Não é muito rotineiro encontrar
Ozu no ônibus, sendo que o grande nipônico morreu faz cinquenta e
um anos. Olho-o desacreditando. Ele me olha. Sorri. Ozu tem um
sorriso puro que candidato, pedinte, universitário ou professor
nenhum jamais terá. Não aguento a pressão. Pergunto-lhe como é
ser Yasujiro Ozu. Ele me responde em português que já pouco
interessa o que foi, mas que valeu a pena. Ele me pergunta como é
ser um jovem que tem medo de tudo, inclusive de assumir seus medos.
Não sei responder. Ozu aponta
para minha mochila. Nela está colado um adesivo com a tal estrela
vermelha da hipocrisia. Ozu me pergunta, agora mais específico,
porque temo tanto a hipocrisia. Respondo-lhe o bordão que tanto já
repeti, que é melhor ser sínico do que hipócrita. O velho comenta
que nunca ouvira nada tão hipócrita quanto esta frase. Solta um
lamurio sobre o quão deprimente é o mundo dos vivos, mas que faria
de tudo para voltar a viver.
Ozu me encara e começa a me
acusar. Me acusa de ser o maior dos hipócritas, de ser o maior dos
egocentristas, de ter medo da rotina. Ozu se lembra do processo de
filmagem de sua obra-prima. Quantas vezes repetia cenas até ficar
plenamente satisfatória. Provoco-o dizendo que ele também tinha
medo da rotina. Filmara dezenas de filmes sobre casamento sem nunca
ter casado. Ozu sorri um sorriso cúmplice, respondendo que os
encantos da vida estão nos detalhes. Não entendo. Ele me diz que
vou demorar uma vida para compreender, talvez entenda apenas depois
que morrer.
Yasujiro me olha com firmeza
quando elogia meus vinte anos e lamenta minha ausência na juventude.

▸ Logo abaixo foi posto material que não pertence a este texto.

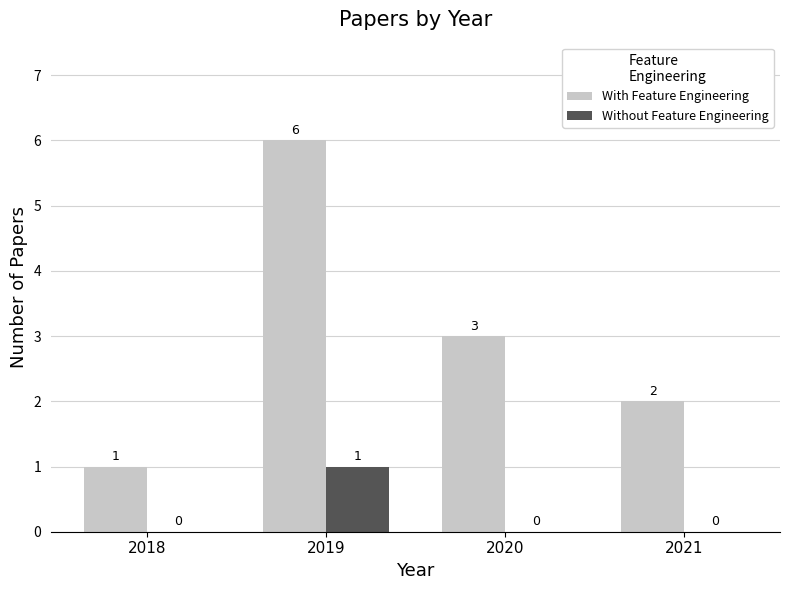

Is it true that Without Feature Engineering equals 0 at 2020?

True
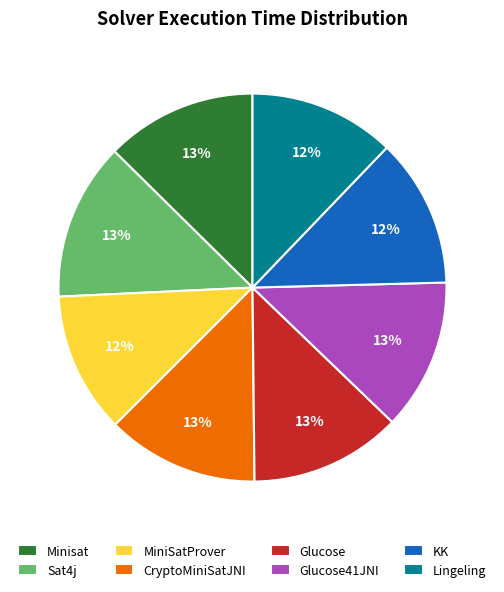

Between MiniSatProver and Glucose41JNI, which is larger?

Glucose41JNI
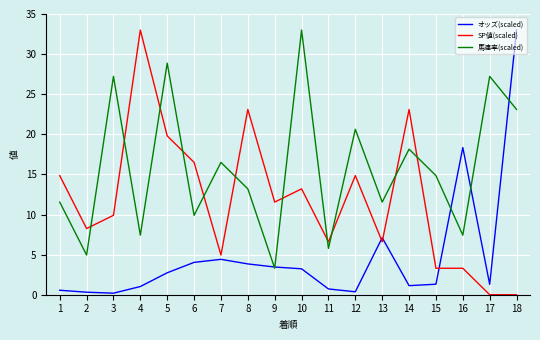

Between 16 and 18, which series saw the biggest shift?

馬連率(scaled)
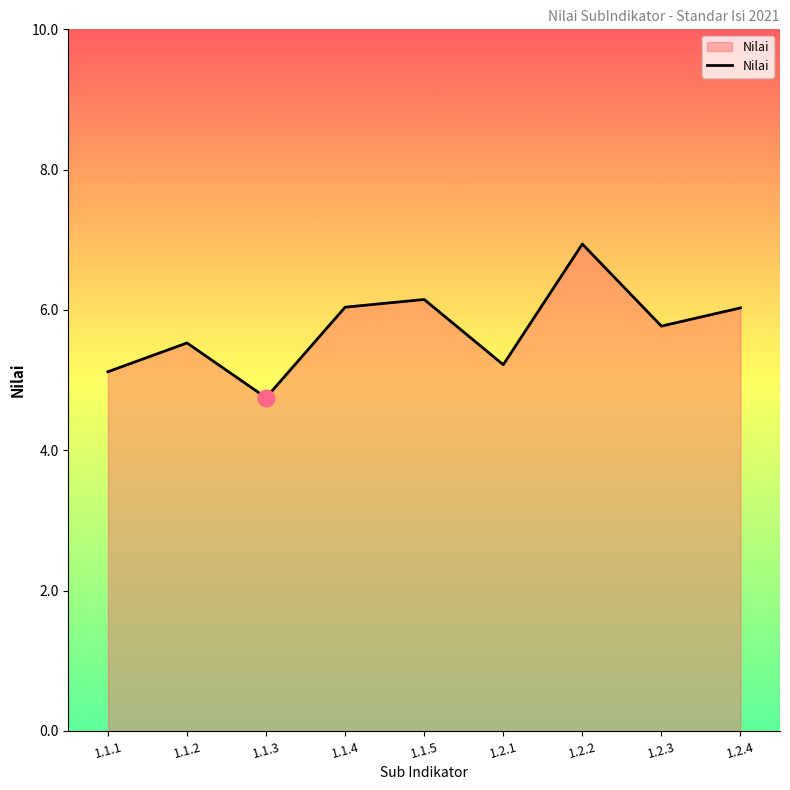

What position from the left is 1.2.2?

7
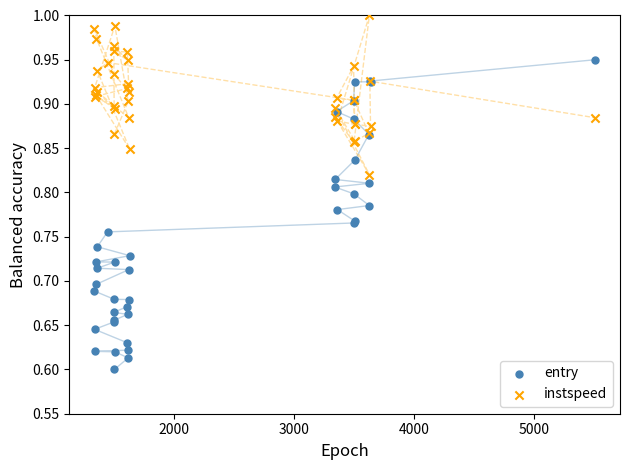

What is the X range (max minus min) for the scatter plot?

4164.0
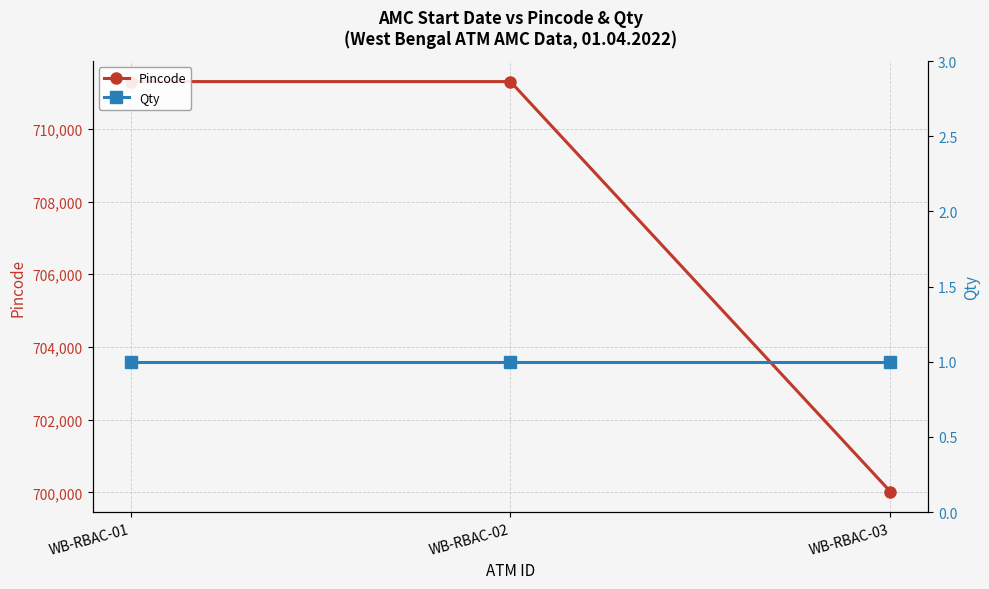

The Qty series shows 2 at WB-RBAC-01. True or false?

False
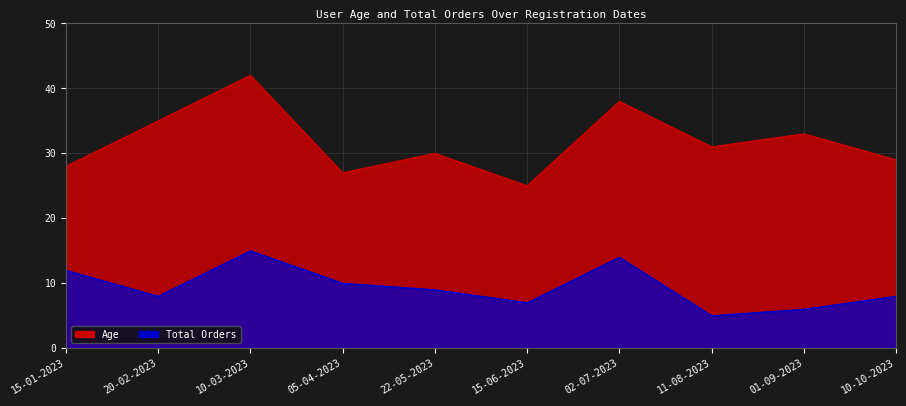

The Age series shows 19 at 11-08-2023. True or false?

False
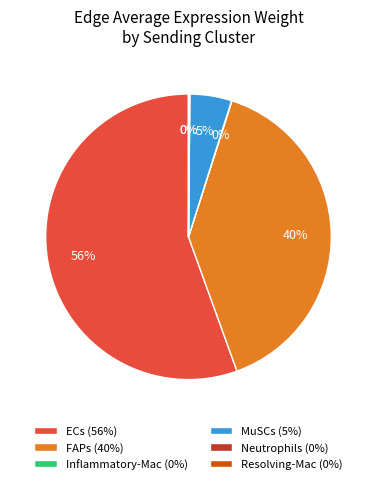

To the nearest percent, what portion does FAPs (40%) represent?

40%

Diz que me preocupo demais em me preocupar de menos e, se tirasse
essa preocupação da minha pauta laboratorial de vida, aproveitaria
mais o tempo. Comenta sobre um amigo da juventude. Enquanto Ozu
perdia tempo falando, conversando, lendo sobre cinema, seu amigo
gastava suas preciosas vendo filme. Assim assistia o triplo de filmes
que o cineasta. Sinto-me injustiçado e lhe digo que quem perde tempo
são os outros em discussões que levará o nada a lugar nenhum, ou
os civis que se matam por suas ideologias. Ozu rebate me dizendo que
me preocupo tanto em parecer superior a eles que perco tão ou mais
tempo que essas pessoas.
O velho de repente se levanta.
Despede-se, dando tapas em meu ombro, fortes demais para serem sutis.
Ele fala “você tem que assistir meus filmes!” “você tem que
assistir meus filmes!” “você tem que descer agora!”. Abro o
olho e vejo o cobrador estapeando meu ombro. Acordo assustado e pulo
do coletivo.
É meia-noite e o clima está
agradabilíssimo. É prazeroso andar sentindo o vento e a temperatura
como deveria ser sempre. As narinas ainda ardem. O relógio aponta
que o ar está moderado. Não me sinto cansado; poderia andar a noite
toda. Mas logo chego em frente ao meu portão. Um volume de papéis
colantes estão na calçada fronte minha casa. Ele me olha com aquele
sorriso hipócrita. Ela me sorri com aquele dente torto. Fecho os
olhos e abaixo a cabeça. Lamento. Todos estão errados. Foda-se.
Devia ter ouvido o Ozu e parado de pensar nos outros. Eu também
estou errado. Só Ozu está certo. Cinco décadas de morte devem
trazer a sensatez ao ser humano.
Pelo menos estou em casa. Não me
contento e logo abro o laptop para me conectar com o mundo. Abro a
rede social. Não termina de carregar a página já aparecem quatro
militâncias enfadonhas a minha frente. É um amigo. A militância
tem cinco curtidas. Quem curtiu foram meus amigos. Cada um deles
compartilhou a militância e recebeu curtida de outros meus amigos. E
a militância se retroalimenta em um mundo fechado das mesmas
pessoas. Não aguento e fecho a página. Abro o site de vídeos para
relaxar. Penso nela e em como ficamos tão pouco tempo juntos esta
semana. Divago. Fecho a página. Por duas vezes nos últimos quatro
minutos fugi da rotina. Não tenho sono. Penso em Ozu. Penso nos
afoitos militantes brigando, nos amigos da cerveja, no Leonard Cohen,
no adesivo, na temperatura de amanhã, no filme de amanhã. Não sei
o que concluir. Respiro. Abro o editor de texto. Escrevo.